Maxwell states that the conception of a particle, having its motion connected with that of a vortex by perfect rolling contact, may appear somewhat awkward. “I do not bring it forward,” he writes, “as a mode of connection existing in Nature, or even as that which I would willingly assent to as an electrical hypothesis. It is, however, a mode of connection which is mechanically conceivable and easily investigated, and it serves to bring out the actual mechanical connections between the known electro-magnetic phenomena, so that I venture to say that anyone who understands the provisional and temporary character of this hypothesis will find himself rather helped than hindered by it in his search after the true interpretation of the phenomena.”
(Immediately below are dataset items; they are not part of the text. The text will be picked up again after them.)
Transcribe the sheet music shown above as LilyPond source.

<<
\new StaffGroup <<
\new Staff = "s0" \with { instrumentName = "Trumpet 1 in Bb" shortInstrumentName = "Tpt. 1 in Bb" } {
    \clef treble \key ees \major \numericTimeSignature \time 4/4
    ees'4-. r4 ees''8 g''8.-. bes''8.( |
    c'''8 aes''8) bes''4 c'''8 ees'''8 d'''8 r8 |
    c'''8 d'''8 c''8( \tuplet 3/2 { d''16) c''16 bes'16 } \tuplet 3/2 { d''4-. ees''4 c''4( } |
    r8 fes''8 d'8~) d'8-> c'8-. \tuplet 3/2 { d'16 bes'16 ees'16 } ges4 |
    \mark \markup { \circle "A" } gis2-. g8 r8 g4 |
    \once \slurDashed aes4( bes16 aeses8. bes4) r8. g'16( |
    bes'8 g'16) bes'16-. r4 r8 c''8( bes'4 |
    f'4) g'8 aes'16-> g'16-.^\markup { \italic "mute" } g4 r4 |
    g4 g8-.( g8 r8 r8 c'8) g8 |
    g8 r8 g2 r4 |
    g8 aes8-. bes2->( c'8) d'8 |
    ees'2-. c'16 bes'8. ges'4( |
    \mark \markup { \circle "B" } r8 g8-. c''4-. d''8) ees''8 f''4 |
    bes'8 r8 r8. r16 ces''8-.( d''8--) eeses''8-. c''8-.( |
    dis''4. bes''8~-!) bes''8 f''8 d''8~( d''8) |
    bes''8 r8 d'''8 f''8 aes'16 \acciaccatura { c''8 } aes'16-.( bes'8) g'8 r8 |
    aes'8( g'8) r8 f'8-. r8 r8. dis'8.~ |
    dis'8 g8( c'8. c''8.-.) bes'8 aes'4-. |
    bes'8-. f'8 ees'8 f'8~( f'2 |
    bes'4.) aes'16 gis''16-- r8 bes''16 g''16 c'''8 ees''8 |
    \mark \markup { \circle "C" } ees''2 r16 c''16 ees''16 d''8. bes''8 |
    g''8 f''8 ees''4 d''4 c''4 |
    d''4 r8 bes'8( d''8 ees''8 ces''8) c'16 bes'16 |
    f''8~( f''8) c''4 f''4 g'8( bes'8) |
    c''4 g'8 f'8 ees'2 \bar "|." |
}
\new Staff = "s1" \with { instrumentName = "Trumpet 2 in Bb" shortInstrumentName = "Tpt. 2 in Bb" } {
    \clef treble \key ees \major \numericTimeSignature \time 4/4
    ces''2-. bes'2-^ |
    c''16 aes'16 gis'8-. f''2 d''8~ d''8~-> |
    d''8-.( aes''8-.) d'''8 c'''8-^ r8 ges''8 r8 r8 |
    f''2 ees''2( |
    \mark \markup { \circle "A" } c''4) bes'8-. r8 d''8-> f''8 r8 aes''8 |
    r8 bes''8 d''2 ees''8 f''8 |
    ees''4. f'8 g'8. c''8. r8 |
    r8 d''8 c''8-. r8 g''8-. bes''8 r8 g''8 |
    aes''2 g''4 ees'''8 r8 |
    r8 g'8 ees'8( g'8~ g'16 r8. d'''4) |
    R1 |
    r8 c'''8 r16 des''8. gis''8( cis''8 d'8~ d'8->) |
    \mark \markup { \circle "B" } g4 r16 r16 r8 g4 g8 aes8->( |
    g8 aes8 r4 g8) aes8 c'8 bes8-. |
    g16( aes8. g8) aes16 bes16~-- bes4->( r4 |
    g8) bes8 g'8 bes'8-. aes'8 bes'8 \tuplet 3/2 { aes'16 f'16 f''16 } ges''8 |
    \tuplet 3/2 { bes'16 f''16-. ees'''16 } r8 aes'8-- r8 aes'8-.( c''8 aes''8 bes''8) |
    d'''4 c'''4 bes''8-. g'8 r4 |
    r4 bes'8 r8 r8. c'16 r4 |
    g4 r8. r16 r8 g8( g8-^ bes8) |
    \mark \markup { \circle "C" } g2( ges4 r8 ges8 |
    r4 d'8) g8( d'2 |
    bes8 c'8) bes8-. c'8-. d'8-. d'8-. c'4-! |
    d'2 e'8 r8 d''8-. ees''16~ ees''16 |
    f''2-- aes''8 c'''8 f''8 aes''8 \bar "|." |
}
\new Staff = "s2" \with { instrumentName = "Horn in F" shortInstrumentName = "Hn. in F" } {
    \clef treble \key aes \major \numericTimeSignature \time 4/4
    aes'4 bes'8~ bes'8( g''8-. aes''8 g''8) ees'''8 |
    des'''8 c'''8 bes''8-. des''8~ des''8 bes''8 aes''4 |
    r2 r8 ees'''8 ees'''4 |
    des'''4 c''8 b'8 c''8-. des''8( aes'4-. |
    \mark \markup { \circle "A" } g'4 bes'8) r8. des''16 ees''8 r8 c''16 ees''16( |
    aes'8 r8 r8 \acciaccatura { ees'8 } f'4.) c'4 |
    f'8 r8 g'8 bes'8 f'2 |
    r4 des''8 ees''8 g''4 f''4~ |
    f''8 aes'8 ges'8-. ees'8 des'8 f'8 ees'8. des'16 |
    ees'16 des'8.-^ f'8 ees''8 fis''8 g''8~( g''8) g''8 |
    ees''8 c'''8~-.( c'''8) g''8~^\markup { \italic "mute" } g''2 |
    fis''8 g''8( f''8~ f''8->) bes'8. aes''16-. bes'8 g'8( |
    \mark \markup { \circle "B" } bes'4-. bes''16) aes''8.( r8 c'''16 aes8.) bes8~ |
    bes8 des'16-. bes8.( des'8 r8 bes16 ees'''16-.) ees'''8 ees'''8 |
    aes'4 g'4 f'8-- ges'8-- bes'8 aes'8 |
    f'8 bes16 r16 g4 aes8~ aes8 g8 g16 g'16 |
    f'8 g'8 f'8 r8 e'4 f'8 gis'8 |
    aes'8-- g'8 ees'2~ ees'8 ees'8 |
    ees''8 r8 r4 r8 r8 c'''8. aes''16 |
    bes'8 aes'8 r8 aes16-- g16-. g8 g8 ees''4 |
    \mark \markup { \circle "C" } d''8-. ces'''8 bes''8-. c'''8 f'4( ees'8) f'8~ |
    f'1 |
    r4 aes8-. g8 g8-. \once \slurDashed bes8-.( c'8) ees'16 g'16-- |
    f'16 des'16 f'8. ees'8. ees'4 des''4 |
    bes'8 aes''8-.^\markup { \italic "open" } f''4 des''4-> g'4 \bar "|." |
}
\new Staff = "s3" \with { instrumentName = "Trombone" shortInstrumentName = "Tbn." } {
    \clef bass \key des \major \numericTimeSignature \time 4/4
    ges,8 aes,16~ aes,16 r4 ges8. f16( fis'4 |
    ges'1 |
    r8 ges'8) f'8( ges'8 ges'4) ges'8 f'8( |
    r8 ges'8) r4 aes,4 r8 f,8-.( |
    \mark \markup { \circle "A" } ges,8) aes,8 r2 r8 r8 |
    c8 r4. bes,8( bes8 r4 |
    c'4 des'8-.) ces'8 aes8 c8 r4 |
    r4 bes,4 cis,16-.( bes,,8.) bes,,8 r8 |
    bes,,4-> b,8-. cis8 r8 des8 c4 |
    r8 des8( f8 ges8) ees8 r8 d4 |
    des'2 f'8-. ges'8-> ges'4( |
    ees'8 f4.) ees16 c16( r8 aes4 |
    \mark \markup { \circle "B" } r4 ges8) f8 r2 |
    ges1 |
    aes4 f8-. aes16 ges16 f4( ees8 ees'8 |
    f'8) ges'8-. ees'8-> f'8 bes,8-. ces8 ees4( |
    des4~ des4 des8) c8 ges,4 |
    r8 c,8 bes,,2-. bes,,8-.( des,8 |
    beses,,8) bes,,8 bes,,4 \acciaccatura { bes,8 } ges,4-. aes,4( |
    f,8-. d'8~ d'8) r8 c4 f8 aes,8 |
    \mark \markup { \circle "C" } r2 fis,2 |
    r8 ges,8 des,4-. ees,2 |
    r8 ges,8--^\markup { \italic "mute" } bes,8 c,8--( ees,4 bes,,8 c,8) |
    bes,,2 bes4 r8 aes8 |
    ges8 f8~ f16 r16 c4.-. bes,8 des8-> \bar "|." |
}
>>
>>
The first part of the paper deals with the theory of magnetism; in the second part the hypothesis is applied to the phenomena of electric currents, and it is shown how the known laws of steady currents and of electro-magnetic induction can be deduced from it. In Part III., published January and February, 1862, the theory of molecular vortices is applied to statical electricity.
The distinction between a conductor and an insulator or dielectric is supposed to be that in the former the particles of electricity can pass with more or less freedom from molecule to molecule. In the latter such transference is impossible, the particles can only be displaced within the molecule with which they are connected; the cells or vortices of the medium are supposed to be elastic, and to resist by their elasticity the displacement of the particles within them. When electrical force acts on the medium this displacement of the particles within each molecule takes place until the stresses due to the elastic reaction of the vortices balance the electrical force; the medium behaves like an elastic body yielding to pressure until the pressure is balanced by the elastic stress. When the electric force is removed the cells or vortices recover their form, the electricity returns to its former position.